■ Work required ■
Without including the pictures, copy each line below exactly as it reads.

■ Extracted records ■
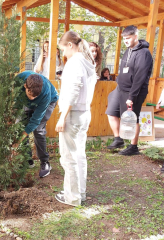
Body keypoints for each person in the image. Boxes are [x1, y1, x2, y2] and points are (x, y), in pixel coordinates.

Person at [54, 31, 97, 206]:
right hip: (84, 113)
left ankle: (72, 197)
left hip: (72, 115)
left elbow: (74, 90)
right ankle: (80, 192)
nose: (63, 54)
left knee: (68, 157)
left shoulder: (74, 62)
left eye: (63, 49)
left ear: (70, 45)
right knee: (79, 155)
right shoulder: (87, 63)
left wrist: (62, 116)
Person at [106, 25, 153, 155]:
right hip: (121, 89)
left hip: (134, 91)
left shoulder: (144, 53)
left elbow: (140, 77)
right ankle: (118, 139)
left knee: (132, 119)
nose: (126, 41)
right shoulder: (128, 50)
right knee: (111, 112)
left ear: (135, 36)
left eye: (128, 38)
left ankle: (133, 147)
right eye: (124, 39)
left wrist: (131, 96)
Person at [13, 71, 59, 177]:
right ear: (25, 86)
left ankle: (45, 162)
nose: (32, 98)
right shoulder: (19, 80)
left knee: (38, 130)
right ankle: (28, 159)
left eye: (35, 96)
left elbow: (35, 121)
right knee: (20, 125)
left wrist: (19, 140)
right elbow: (14, 97)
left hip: (49, 101)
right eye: (30, 94)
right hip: (26, 101)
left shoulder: (45, 94)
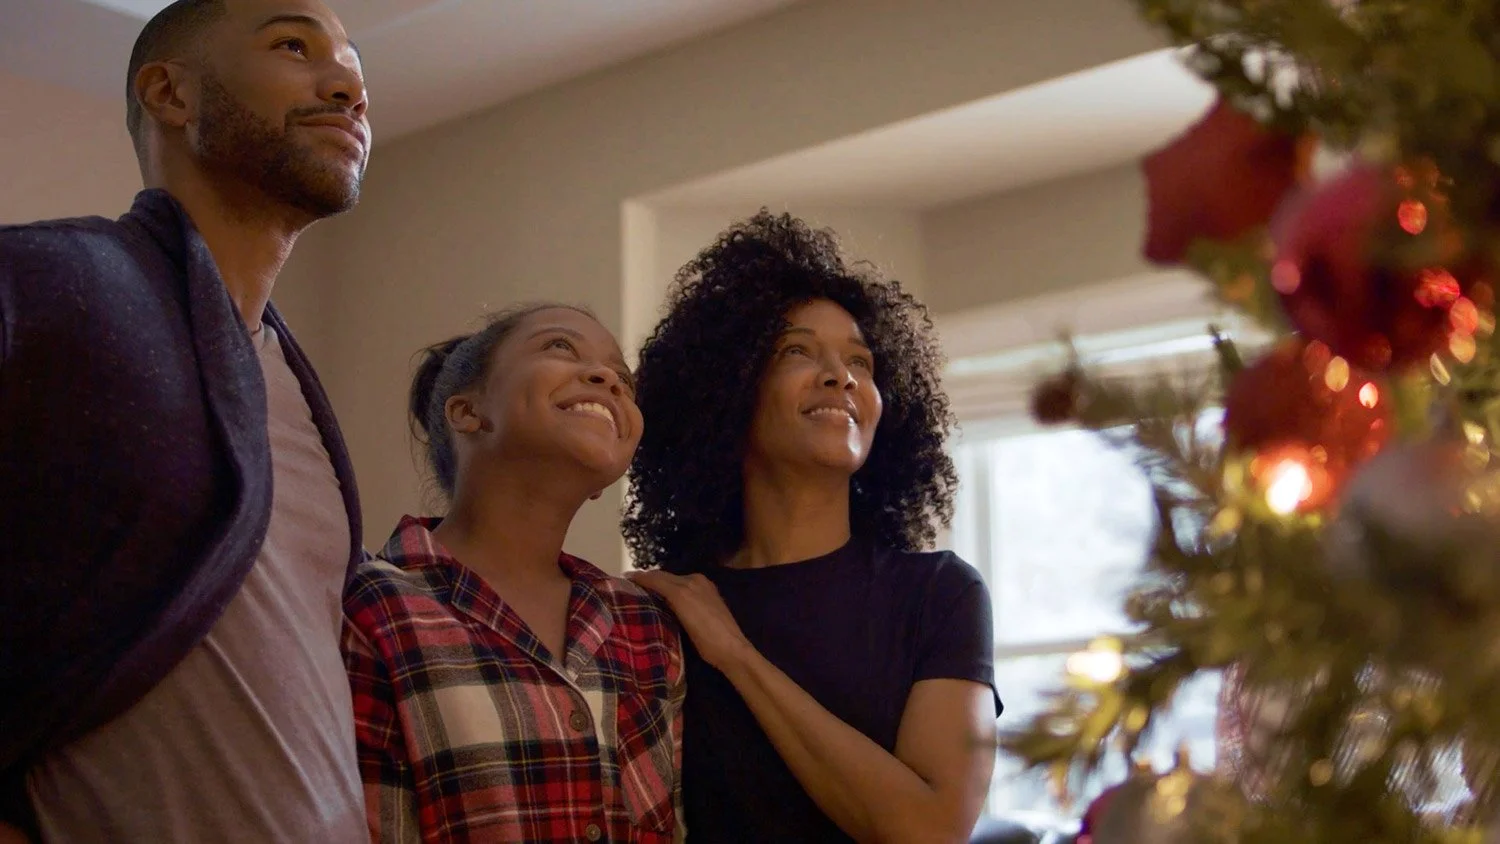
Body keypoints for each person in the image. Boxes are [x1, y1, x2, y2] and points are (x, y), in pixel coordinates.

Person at [0, 0, 371, 840]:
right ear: (170, 93)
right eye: (293, 45)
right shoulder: (41, 284)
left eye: (355, 67)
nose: (348, 86)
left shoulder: (293, 387)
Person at [624, 211, 1002, 843]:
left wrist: (736, 657)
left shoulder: (939, 593)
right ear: (727, 389)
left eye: (861, 361)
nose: (841, 376)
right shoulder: (666, 607)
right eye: (796, 351)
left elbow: (932, 831)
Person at [342, 304, 686, 843]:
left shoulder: (645, 624)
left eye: (622, 376)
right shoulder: (371, 607)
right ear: (467, 412)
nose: (608, 379)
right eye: (559, 346)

■ Written answer ■
Body keypoints for each person in the image. Boxes are [x1, y1, x2, y2] and points are (x, y), in pixel coordinates.

Person at [54, 31, 97, 206]:
right hip: (84, 113)
left ankle: (72, 197)
left hip: (72, 115)
left elbow: (74, 90)
right ankle: (80, 192)
nose: (63, 54)
left knee: (68, 157)
left shoulder: (74, 62)
left eye: (63, 49)
left ear: (70, 45)
right knee: (79, 155)
right shoulder: (87, 63)
left wrist: (62, 116)
Person at [106, 25, 153, 155]:
right hip: (121, 89)
left hip: (134, 91)
left shoulder: (144, 53)
left elbow: (140, 77)
right ankle: (118, 139)
left knee: (132, 119)
nose: (126, 41)
right shoulder: (128, 50)
right knee: (111, 112)
left ear: (135, 36)
left eye: (128, 38)
left ankle: (133, 147)
right eye: (124, 39)
left wrist: (131, 96)
Person at [13, 71, 59, 177]:
right ear: (25, 86)
left ankle: (45, 162)
nose: (32, 98)
right shoulder: (19, 80)
left knee: (38, 130)
right ankle: (28, 159)
left eye: (35, 96)
left elbow: (35, 121)
right knee: (20, 125)
left wrist: (19, 140)
right elbow: (14, 97)
left hip: (49, 101)
right eye: (30, 94)
right hip: (26, 101)
left shoulder: (45, 94)
Body keypoints for each person in the image. Boxes are [x1, y1, x2, y2] and points are (x, y), in pixel coordinates.

Person at [0, 0, 371, 840]:
right ear: (170, 93)
right eye: (293, 45)
right shoulder: (41, 284)
left eye: (355, 67)
nose: (348, 86)
left shoulder: (293, 387)
Person at [624, 211, 1002, 843]:
left wrist: (736, 657)
left shoulder: (939, 593)
right ear: (727, 389)
left eye: (861, 361)
nose: (841, 376)
right shoulder: (666, 607)
right eye: (796, 351)
left elbow: (932, 831)
Person at [342, 304, 686, 843]:
left shoulder: (645, 624)
left eye: (622, 376)
right shoulder: (371, 607)
right ear: (467, 412)
nose: (608, 379)
right eye: (559, 346)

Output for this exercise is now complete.